Two newly introduced bipartisan bills would notably limit his ability to fire special counsel Robert Mueller, and this week Trump signed a piece of legislation, passed by veto-proof majority, that would limit his ability to roll back sanctions against Russia. Politico summarized this as “reining in Donald Trump.” The Senate also took time to put a procedural block on Trump making recess appointments — what many see as preventing him from firing and quickly replacing “beleaguered” Attorney General Jeff Sessions.

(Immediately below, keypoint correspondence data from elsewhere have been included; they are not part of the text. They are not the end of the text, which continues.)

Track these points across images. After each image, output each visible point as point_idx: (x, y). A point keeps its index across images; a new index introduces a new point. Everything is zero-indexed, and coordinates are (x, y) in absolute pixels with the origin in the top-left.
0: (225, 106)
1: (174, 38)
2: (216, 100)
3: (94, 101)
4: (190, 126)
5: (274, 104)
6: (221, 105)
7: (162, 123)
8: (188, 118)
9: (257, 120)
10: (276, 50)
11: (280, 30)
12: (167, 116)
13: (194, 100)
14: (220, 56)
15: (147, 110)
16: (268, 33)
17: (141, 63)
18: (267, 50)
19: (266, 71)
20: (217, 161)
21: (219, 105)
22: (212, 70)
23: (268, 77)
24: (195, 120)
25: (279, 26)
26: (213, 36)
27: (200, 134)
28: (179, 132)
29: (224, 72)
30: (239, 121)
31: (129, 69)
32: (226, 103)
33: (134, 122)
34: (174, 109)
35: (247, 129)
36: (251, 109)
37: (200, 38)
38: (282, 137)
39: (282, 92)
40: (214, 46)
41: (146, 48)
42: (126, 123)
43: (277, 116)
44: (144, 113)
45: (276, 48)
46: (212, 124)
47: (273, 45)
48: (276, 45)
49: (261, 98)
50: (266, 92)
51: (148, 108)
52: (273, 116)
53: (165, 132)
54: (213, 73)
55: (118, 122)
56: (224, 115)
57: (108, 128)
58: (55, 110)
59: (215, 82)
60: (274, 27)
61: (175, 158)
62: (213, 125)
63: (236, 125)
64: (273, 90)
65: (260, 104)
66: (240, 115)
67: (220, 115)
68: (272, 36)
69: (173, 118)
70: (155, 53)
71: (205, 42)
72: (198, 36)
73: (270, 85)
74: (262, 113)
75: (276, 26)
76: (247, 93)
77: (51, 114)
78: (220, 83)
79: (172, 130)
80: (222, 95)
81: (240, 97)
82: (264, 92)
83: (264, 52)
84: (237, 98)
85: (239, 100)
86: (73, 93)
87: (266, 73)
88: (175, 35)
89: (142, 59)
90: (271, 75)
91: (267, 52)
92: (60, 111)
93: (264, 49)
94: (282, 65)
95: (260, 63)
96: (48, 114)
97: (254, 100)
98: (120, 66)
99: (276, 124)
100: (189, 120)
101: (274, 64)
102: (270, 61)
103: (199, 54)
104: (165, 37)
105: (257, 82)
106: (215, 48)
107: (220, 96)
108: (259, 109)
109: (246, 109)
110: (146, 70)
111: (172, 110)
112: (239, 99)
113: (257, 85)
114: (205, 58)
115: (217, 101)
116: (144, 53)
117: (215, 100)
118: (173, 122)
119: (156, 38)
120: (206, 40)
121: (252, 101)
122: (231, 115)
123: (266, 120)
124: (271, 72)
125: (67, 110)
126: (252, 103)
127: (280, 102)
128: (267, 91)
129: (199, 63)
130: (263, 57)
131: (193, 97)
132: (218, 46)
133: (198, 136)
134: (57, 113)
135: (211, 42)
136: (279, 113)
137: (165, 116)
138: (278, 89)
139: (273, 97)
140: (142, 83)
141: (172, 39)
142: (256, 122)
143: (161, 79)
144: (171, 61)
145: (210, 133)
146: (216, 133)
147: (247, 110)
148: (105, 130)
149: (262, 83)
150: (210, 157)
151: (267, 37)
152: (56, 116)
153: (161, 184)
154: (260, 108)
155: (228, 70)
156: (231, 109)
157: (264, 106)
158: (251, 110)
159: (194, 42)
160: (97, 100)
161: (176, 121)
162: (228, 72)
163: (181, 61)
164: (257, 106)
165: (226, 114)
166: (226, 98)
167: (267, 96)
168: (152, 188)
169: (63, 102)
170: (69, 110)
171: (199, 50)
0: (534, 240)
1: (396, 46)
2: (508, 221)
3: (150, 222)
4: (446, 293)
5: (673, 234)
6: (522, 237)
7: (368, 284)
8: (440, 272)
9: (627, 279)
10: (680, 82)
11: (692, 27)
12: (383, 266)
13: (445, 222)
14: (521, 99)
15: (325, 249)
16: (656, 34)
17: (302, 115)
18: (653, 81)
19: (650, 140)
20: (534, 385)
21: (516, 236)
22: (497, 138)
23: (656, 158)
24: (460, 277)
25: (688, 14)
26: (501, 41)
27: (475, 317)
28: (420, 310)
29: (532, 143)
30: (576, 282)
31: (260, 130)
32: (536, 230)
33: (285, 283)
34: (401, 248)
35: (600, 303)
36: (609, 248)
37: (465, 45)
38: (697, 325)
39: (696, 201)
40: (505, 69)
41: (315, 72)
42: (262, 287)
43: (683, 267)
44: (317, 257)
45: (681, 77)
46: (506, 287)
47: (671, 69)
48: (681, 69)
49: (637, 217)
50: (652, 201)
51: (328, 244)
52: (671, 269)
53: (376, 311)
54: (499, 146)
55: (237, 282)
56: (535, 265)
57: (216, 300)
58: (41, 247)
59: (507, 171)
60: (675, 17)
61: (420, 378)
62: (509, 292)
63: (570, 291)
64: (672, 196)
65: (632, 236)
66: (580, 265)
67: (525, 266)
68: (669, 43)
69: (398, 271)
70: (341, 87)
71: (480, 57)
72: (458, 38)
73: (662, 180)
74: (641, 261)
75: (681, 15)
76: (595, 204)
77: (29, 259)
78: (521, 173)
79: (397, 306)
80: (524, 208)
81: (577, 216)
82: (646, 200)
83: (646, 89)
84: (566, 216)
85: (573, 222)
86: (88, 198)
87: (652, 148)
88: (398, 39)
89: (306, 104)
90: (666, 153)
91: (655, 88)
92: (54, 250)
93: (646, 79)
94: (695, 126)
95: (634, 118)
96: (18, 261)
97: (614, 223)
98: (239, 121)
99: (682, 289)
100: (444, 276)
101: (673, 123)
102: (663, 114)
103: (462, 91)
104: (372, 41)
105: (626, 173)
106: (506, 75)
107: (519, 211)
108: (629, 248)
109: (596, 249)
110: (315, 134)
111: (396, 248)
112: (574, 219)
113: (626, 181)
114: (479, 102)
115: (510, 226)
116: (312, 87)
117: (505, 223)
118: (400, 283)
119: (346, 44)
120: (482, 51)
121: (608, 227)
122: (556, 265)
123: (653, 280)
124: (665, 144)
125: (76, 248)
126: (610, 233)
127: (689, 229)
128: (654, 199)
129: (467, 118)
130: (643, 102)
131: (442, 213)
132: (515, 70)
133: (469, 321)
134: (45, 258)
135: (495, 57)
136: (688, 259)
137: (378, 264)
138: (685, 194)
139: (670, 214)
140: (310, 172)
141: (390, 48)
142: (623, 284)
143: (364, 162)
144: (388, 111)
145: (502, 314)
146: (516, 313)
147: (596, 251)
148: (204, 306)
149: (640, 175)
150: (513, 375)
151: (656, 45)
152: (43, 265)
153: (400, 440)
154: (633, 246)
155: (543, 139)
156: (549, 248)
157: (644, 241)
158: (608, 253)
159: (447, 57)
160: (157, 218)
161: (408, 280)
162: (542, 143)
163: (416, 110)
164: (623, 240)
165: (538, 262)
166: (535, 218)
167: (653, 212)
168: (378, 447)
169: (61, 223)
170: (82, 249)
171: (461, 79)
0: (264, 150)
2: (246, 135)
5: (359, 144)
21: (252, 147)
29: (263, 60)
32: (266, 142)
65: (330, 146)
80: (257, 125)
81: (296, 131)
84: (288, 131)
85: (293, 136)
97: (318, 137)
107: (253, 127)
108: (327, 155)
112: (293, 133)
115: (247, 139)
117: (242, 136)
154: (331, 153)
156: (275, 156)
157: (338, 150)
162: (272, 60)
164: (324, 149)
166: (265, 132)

The quotes Politico got from GOP senators are striking in their stridency, with Senate Majority Whip John Cornyn (R-TX) talking about Trump as a “reluctant” ally:

"As we've seen on the Russian sanctions bill, sometimes the president will come along, even reluctantly, and we'll be able to make progress,” Cornyn said. "Historically, it hasn't always been the case that the president is the one who sets the policy and Congress responds. It was that Congress led. And I think this is the opportunity we have now and I welcome that."

Other Republicans quoted by Politico sounded almost as if they were members of an opposition party — explaining it was a “good thing” that Congress was limiting the president’s powers. Sen. John Thune (R-SD) noted that the sparring was indicative of Congress claiming its status as equal to the executive:

“That’s a good thing, right?” South Dakota Sen. John Thune, the third-ranking GOP leader, said of the moves to establish more independence from Trump. “It’s important that Congress assert its authorities under the Constitution and be an equal branch of the government.”

Sen. Thom Tillis (R-NC), a co-sponsor of the bill to protect Mueller, seemed to agree with Thune, telling Politico:

“If you look back over the last 75 years, there have been a number of instances where Congress has conveyed authority to the president because it happened to be their president in the White House,” Tillis added. “It’s more appropriate to be reserved here on Capitol Hill.”

This inter-branch tension is a feature rather than a bug of the United States political system — but usually one that isn’t as prominent when one party controls both Congress and the executive branch.

Trump spoke out about Congress’s sanctions against Russia in his typical fashion, with some angry tweets.

Meanwhile, Congress closed up shop and went home for August recess.